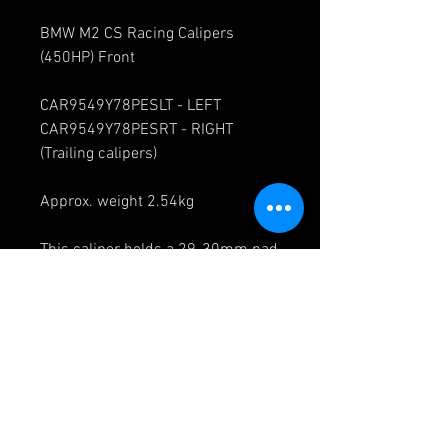
BMW M2 CS Racing Calipers
(450HP) Front
CAR9549Y78PESLT - LEFT
CAR9549Y78PESRT - RIGHT
(Trailing calipers)
Approx. weight 2.54kg
This caliper holds a 29-30mm pad
Price is each caliper
References:
CAR9549Y76PESLT
CAR9549Y76PESRT
CAR9549Y76PESLL
CAR9549Y76PESRL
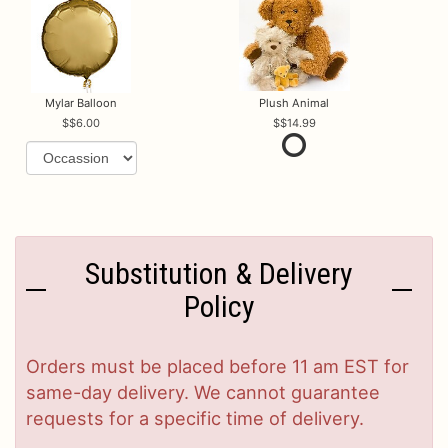
Mylar Balloon
Plush Animal
$6.00
$14.99
Substitution & Delivery
Policy
Orders must be placed before 11 am EST for
same-day delivery. We cannot guarantee
requests for a specific time of delivery.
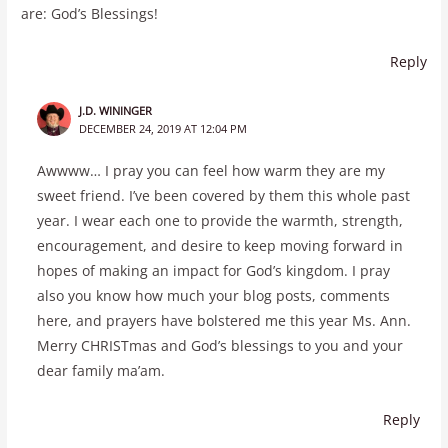
are: God’s Blessings!
Reply
J.D. WININGER
DECEMBER 24, 2019 AT 12:04 PM
Awwww… I pray you can feel how warm they are my
sweet friend. I’ve been covered by them this whole past
year. I wear each one to provide the warmth, strength,
encouragement, and desire to keep moving forward in
hopes of making an impact for God’s kingdom. I pray
also you know how much your blog posts, comments
here, and prayers have bolstered me this year Ms. Ann.
Merry CHRISTmas and God’s blessings to you and your
dear family ma’am.
Reply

.....

**Request:** Write out every line of text in the data above without changes, and leave the pictures out.

**Response area:**
BMW M2 CS Racing Calipers
(450HP) Front
CAR9549Y78PESLT - LEFT
CAR9549Y78PESRT - RIGHT
(Trailing calipers)
Approx. weight 2.54kg
This caliper holds a 29-30mm pad
Price is each caliper
References:
CAR9549Y76PESLT
CAR9549Y76PESRT
CAR9549Y76PESLL
CAR9549Y76PESRL
Mylar Balloon
Plush Animal
$6.00
$14.99
Substitution & Delivery
Policy
Orders must be placed before 11 am EST for
same-day delivery. We cannot guarantee
requests for a specific time of delivery.
are: God’s Blessings!
Reply
J.D. WININGER
DECEMBER 24, 2019 AT 12:04 PM
Awwww… I pray you can feel how warm they are my
sweet friend. I’ve been covered by them this whole past
year. I wear each one to provide the warmth, strength,
encouragement, and desire to keep moving forward in
hopes of making an impact for God’s kingdom. I pray
also you know how much your blog posts, comments
here, and prayers have bolstered me this year Ms. Ann.
Merry CHRISTmas and God’s blessings to you and your
dear family ma’am.
Reply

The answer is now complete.